The word "CSharp" occurs in some of the lines below; copy each of those lines.

═════ ENTRIES SHOWN

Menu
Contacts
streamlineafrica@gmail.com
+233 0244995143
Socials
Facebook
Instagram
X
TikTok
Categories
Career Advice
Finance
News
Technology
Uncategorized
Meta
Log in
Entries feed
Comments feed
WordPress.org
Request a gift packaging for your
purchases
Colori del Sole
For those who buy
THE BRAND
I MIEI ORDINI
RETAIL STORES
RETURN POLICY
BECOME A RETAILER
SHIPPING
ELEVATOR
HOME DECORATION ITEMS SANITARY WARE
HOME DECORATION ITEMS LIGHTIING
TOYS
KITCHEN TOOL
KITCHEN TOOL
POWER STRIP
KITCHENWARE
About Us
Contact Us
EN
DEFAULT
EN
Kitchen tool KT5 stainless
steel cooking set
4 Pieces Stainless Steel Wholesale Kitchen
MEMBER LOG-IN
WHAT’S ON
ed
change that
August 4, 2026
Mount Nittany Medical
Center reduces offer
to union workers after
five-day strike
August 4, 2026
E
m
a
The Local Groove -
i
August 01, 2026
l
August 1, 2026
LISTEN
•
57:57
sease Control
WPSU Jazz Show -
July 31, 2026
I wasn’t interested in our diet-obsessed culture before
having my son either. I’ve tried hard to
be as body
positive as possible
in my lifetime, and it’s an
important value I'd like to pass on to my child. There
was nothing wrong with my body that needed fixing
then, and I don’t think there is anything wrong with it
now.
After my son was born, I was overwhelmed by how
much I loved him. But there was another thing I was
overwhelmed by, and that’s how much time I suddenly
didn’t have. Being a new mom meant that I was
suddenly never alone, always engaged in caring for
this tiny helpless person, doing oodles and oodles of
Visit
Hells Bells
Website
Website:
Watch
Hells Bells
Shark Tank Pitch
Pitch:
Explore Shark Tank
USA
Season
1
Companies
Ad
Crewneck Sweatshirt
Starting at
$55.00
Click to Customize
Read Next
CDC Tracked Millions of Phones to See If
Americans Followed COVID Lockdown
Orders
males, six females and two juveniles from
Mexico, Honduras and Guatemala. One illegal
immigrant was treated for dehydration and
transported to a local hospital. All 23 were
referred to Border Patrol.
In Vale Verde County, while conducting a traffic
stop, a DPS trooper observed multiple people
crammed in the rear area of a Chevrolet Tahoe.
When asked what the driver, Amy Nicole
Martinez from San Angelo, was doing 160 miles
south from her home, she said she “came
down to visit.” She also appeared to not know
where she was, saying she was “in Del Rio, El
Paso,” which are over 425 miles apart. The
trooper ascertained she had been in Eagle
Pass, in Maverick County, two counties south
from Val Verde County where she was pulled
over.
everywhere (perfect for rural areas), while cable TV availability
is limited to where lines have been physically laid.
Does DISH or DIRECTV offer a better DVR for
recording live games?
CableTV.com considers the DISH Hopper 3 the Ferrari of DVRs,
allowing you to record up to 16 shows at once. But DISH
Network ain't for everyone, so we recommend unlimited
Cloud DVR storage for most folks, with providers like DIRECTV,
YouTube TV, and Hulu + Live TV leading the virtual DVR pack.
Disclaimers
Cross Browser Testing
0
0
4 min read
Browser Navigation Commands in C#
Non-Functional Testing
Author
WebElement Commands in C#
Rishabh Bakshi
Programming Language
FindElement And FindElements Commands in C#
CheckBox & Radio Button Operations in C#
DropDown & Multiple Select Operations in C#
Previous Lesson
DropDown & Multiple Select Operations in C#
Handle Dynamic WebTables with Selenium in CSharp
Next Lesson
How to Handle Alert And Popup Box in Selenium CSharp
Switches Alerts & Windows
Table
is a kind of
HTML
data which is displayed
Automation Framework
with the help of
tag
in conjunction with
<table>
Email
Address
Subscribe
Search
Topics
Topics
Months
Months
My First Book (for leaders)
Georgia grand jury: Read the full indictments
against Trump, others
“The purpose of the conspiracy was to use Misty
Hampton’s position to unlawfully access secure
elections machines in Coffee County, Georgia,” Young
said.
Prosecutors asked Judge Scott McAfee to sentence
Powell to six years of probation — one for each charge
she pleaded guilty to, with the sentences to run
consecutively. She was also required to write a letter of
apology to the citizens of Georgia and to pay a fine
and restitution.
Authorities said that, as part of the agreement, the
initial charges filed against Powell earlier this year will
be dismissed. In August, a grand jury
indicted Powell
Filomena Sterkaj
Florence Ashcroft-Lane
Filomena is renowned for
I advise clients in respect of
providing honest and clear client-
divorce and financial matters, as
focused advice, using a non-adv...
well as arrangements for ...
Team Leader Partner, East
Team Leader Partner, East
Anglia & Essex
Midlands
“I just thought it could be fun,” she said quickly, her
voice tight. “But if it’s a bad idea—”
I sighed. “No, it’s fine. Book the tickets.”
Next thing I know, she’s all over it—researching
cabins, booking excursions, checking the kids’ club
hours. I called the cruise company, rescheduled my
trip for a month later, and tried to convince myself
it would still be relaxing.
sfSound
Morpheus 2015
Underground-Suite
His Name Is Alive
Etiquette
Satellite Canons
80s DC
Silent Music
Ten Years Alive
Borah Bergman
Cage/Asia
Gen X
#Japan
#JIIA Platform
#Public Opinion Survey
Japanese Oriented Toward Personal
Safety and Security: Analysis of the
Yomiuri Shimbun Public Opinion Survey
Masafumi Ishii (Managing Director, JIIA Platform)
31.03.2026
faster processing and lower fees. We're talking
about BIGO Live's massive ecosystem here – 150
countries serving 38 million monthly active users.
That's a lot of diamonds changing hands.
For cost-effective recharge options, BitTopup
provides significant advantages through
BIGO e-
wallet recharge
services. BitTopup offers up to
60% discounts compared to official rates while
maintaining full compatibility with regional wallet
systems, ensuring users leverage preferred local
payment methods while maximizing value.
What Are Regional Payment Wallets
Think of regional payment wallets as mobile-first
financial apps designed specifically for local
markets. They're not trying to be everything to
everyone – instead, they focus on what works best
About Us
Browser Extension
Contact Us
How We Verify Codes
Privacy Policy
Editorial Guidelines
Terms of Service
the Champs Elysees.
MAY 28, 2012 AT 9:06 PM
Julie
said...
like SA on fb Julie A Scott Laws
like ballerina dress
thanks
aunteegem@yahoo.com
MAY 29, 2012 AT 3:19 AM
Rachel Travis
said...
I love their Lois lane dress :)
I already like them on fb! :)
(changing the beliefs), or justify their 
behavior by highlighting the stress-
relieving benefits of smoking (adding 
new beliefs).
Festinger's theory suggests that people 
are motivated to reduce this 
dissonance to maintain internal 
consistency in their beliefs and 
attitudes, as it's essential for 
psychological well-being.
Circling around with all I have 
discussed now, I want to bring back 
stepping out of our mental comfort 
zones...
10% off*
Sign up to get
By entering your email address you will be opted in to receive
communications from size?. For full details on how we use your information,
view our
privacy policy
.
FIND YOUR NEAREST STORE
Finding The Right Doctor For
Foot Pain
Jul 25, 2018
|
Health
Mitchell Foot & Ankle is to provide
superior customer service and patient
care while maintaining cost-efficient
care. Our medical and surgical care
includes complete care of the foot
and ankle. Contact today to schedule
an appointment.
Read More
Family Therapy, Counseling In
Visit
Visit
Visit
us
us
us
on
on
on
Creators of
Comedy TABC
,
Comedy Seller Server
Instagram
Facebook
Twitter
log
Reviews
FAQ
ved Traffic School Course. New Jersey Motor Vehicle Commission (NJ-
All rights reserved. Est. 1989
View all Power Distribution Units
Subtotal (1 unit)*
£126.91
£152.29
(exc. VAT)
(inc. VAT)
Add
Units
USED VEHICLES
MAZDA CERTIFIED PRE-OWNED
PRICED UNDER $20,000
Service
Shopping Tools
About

══════════

**OUTPUT FOR THIS TASK:**
Handle Dynamic WebTables with Selenium in CSharp
How to Handle Alert And Popup Box in Selenium CSharp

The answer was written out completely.